Il y a tout d’abord la présence de Marco dont la voix vous accroche immédiatement. Viennent ensuite Sylvie, Xavier, Malid, Manon et Thierry, de jeunes adolescents de la région bordelaise, chacun son registre, son rythme, ses mots. Leurs interventions se suivent, se mêlent, se bousculent ; pas vraiment des dialogues, mais des flux de pensée ininterrompus, comme si l’auteur, Alain Julien Rudefoucauld qui a beaucoup écrit pour le théâtre, à la console son, ouvrait successivement les micros de chacun d’entre eux, chaque prise de parole commençant au milieu d’un mot, précédé de pointillés. Et s’interrompant tout aussi brutalement. Le texte de Rudefoucauld est d’une incroyable puissance, urgent, brûlant, rugueux, suggestif, entremêlant tout en même temps : la langue très contemporaine, celle de la rue et des marges, celle des invisibles, le son mêlé du quotidien, la barbarie de tous les jours, à vif, éblouissante de crudité et de brutalité.
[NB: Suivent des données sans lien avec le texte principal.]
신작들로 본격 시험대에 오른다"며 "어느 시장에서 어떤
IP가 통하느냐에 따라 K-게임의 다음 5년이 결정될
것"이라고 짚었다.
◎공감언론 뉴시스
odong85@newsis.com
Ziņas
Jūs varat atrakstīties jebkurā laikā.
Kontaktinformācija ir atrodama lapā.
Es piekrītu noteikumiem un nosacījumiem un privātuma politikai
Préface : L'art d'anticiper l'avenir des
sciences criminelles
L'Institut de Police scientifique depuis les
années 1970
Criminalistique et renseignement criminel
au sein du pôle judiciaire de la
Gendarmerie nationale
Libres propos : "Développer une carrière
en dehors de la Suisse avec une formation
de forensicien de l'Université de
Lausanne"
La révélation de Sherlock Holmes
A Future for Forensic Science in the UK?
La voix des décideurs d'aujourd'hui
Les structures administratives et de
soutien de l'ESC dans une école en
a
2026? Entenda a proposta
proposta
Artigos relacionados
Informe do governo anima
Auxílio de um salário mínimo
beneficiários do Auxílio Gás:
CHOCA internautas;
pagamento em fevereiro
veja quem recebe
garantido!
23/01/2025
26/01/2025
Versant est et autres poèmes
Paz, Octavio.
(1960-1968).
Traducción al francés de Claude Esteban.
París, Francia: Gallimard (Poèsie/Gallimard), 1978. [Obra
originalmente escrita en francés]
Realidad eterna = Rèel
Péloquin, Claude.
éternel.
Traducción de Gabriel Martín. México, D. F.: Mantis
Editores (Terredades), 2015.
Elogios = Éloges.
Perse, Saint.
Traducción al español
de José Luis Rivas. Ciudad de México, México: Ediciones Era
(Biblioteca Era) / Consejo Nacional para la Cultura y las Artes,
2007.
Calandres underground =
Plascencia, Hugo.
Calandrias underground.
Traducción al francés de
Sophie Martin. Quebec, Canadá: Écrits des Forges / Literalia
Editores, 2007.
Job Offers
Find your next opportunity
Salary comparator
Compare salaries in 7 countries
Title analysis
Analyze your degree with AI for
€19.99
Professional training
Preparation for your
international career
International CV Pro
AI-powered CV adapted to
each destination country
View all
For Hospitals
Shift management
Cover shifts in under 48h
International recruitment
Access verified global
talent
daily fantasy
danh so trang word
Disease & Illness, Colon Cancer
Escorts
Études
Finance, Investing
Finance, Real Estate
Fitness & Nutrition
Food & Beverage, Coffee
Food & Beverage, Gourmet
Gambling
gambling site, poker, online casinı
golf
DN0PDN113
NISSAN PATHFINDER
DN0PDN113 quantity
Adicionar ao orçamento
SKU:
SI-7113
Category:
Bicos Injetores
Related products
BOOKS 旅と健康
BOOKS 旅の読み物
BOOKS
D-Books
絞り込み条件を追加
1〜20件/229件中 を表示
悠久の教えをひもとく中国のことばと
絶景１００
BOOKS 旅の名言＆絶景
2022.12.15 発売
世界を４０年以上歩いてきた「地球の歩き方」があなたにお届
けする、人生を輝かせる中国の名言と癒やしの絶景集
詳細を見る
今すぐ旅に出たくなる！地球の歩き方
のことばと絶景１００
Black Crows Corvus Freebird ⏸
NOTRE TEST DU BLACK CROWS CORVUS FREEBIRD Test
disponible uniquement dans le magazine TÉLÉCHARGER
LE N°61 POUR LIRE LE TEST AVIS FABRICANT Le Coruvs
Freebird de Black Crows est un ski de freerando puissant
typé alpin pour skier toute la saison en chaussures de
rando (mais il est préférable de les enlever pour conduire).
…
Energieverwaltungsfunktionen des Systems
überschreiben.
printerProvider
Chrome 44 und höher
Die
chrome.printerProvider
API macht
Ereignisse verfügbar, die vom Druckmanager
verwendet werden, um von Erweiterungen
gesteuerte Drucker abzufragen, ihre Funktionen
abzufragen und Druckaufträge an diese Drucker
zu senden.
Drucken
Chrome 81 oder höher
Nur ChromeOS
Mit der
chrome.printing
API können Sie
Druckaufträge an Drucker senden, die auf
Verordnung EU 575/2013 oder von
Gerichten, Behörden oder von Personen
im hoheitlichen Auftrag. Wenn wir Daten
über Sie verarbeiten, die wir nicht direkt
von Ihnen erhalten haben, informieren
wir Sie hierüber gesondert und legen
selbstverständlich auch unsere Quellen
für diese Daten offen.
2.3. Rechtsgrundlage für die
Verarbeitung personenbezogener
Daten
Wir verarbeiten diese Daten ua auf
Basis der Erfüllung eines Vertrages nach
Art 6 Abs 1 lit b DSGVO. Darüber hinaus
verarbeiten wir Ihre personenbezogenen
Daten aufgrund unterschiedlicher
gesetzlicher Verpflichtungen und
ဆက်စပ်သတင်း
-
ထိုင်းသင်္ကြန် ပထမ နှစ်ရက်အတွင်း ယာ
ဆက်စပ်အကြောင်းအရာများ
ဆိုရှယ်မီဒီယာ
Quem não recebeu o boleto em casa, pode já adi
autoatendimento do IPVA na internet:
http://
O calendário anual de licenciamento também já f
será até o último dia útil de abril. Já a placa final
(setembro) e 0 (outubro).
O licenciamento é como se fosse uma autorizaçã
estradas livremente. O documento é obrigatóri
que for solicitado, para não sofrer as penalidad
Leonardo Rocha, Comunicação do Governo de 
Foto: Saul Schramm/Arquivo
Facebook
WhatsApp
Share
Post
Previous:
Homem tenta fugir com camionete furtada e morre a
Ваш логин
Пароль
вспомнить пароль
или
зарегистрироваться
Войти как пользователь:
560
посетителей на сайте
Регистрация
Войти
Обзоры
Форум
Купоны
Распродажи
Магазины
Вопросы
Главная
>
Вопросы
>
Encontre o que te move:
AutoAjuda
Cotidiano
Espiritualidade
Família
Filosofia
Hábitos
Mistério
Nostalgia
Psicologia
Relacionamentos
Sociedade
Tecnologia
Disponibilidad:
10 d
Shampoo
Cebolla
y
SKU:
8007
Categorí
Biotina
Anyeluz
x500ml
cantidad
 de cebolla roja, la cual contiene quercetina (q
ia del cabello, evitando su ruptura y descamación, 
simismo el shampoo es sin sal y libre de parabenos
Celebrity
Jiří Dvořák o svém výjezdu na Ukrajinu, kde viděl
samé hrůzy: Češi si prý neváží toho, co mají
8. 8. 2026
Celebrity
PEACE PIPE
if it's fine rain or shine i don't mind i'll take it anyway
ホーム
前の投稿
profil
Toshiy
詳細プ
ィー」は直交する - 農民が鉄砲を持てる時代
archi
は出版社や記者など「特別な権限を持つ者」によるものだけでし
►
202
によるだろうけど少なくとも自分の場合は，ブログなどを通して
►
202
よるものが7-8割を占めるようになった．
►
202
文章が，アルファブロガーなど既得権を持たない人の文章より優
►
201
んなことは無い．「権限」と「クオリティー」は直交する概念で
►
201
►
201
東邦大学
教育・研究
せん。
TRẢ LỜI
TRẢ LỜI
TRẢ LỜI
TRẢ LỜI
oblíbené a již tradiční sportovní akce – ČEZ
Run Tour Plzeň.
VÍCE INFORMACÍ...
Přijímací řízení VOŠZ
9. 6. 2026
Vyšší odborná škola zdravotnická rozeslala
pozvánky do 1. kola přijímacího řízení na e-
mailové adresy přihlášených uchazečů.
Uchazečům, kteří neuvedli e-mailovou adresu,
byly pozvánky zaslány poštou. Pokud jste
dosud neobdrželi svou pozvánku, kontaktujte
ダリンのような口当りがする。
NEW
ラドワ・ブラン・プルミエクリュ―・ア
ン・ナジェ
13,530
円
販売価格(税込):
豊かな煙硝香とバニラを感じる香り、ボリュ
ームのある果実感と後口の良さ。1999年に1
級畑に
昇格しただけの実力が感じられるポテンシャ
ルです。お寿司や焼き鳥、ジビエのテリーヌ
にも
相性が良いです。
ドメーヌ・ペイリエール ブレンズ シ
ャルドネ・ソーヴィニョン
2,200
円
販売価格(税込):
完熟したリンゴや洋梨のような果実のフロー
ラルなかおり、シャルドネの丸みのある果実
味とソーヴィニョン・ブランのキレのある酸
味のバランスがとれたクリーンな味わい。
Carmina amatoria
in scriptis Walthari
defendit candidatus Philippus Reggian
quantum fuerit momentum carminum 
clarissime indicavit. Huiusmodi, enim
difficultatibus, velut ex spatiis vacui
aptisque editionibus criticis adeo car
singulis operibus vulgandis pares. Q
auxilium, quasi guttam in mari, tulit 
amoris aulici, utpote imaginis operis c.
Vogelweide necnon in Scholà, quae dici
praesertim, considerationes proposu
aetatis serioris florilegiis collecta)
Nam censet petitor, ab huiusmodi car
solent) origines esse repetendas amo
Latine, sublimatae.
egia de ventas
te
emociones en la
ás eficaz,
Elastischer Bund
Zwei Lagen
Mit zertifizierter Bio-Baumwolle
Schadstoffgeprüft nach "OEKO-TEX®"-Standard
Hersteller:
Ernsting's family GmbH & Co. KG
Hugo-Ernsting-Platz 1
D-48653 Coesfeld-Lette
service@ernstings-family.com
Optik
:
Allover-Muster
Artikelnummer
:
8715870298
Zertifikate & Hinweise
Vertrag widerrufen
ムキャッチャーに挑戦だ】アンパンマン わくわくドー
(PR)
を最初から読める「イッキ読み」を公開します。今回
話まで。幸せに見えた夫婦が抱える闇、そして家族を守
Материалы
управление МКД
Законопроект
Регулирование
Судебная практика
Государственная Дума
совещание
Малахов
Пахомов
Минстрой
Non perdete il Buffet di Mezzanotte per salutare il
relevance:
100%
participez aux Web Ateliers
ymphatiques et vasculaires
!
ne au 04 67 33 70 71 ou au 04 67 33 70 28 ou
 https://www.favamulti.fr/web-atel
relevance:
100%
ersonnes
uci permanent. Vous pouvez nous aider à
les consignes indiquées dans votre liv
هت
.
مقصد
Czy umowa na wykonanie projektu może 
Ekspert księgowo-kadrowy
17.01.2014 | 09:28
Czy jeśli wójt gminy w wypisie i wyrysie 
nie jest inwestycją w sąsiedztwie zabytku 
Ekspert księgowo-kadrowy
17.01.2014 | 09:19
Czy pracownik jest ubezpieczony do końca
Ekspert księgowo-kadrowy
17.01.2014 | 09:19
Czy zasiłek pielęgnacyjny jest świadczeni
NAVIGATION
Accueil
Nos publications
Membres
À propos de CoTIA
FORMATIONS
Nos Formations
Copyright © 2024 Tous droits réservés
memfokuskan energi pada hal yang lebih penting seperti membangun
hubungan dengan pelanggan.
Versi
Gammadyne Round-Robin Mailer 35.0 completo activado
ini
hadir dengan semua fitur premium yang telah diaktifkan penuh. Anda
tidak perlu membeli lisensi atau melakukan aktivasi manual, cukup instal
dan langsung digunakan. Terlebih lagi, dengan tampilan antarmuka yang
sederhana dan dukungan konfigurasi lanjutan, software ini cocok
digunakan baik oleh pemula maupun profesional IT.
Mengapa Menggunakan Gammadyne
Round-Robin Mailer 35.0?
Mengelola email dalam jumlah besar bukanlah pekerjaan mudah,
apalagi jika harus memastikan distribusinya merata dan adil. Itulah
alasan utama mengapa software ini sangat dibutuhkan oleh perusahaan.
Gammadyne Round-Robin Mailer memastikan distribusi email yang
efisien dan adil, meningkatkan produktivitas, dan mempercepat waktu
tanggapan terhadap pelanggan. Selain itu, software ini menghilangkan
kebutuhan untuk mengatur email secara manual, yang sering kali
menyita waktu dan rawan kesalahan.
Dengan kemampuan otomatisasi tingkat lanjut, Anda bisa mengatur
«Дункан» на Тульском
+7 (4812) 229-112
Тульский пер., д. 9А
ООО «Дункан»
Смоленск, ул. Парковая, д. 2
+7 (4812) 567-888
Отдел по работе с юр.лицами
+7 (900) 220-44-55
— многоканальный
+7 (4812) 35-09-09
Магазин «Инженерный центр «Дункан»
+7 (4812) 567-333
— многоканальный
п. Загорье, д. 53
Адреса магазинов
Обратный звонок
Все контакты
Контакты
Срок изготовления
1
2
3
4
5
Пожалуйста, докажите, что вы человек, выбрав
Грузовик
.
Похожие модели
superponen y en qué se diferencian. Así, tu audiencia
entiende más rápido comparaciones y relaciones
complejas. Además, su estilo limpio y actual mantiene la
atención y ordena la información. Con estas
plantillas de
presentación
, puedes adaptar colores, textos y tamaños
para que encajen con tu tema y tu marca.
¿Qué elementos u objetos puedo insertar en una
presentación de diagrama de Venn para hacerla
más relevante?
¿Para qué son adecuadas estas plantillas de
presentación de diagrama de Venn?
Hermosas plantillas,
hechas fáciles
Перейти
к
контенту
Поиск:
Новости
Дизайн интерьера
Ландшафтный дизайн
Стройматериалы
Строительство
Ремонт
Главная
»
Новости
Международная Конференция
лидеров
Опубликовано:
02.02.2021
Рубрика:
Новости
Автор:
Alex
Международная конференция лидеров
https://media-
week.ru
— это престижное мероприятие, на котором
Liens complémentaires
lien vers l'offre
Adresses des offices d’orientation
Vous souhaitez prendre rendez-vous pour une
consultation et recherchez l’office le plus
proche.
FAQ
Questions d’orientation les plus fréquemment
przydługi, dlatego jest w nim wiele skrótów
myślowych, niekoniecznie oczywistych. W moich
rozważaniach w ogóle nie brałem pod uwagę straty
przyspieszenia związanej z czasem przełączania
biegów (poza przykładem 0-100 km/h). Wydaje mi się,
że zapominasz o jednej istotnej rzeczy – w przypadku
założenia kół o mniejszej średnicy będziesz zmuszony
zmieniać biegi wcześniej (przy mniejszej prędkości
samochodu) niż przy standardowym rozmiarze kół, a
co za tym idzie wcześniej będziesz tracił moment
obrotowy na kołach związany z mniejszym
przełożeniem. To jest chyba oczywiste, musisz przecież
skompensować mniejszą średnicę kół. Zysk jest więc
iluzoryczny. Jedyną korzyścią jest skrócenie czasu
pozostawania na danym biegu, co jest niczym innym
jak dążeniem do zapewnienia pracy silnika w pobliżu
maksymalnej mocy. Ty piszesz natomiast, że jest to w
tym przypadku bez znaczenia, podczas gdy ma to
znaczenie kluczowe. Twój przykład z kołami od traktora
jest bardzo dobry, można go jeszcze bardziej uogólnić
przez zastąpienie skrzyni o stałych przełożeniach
À travers les destins croisés de ce « dernier contingent » d’adolescents cabossés, c’est toute la violence de notre temps qui résonne en filigrane, l’incapacité des services de l’État, l’impuissance de la justice, de la police, des éducateurs, sur lesquels tout le monde se défausse, la démission des parents, l’absence des pères, l’épuisement des mères, soumis à une société de plus en plus indifférente et inégalitaire, brûlée par l’étalage de l’argent, l’avidité dominante, sans projet collectif, amorale et vide de sens. Peu à peu, l’ensemble dessine un conte d’une beauté sombre, étouffante. Pour incarner ce texte remarqué dès sa parution en 2012, le metteur en scène Jacques Allaire a réuni une jeune et brillante distribution, de jeunes comédiens qui ont presque tous l’âge du rôle. Une épopée contemporaine tragique qui reste un témoignage sans concession sur notre jeunesse et la façon dont notre société la considère.